Dataset extract>
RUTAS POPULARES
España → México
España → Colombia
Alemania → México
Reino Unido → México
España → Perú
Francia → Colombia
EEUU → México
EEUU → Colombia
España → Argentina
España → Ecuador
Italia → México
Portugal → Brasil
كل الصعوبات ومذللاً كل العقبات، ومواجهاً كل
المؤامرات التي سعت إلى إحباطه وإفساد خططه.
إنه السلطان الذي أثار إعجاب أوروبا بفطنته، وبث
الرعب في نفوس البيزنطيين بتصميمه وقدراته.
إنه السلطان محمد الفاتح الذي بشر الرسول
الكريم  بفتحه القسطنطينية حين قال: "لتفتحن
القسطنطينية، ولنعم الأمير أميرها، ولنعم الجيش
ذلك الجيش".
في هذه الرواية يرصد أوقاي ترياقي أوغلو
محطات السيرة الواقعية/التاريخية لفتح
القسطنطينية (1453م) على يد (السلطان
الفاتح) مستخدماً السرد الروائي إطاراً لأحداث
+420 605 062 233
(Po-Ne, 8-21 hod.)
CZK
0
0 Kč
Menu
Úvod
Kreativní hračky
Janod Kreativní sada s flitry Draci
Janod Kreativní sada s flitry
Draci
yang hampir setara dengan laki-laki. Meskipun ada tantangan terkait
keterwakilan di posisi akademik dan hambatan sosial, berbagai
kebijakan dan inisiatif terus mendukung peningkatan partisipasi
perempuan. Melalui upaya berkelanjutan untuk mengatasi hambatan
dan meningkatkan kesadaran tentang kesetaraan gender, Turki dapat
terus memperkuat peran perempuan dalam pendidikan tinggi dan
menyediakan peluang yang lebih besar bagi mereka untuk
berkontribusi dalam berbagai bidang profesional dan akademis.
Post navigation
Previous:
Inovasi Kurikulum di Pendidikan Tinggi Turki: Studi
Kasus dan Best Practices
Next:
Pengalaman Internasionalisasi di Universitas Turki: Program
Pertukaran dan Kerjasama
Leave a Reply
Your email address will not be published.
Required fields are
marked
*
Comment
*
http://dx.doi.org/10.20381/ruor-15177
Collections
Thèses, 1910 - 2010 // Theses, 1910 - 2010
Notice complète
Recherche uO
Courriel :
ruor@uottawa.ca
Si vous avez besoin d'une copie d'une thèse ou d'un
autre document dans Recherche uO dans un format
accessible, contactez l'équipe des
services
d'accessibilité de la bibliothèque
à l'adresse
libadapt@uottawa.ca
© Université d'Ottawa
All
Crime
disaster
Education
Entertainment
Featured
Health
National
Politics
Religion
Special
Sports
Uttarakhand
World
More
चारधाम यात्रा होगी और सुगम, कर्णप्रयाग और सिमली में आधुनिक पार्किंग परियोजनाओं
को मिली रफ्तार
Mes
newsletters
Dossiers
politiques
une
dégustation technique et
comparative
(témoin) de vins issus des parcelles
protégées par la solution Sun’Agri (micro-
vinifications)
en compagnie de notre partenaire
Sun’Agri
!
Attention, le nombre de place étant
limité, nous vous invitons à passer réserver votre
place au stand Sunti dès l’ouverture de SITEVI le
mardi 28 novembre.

To do> Give nothing but the number of lines in the entries that include "dalam".

Task result> 2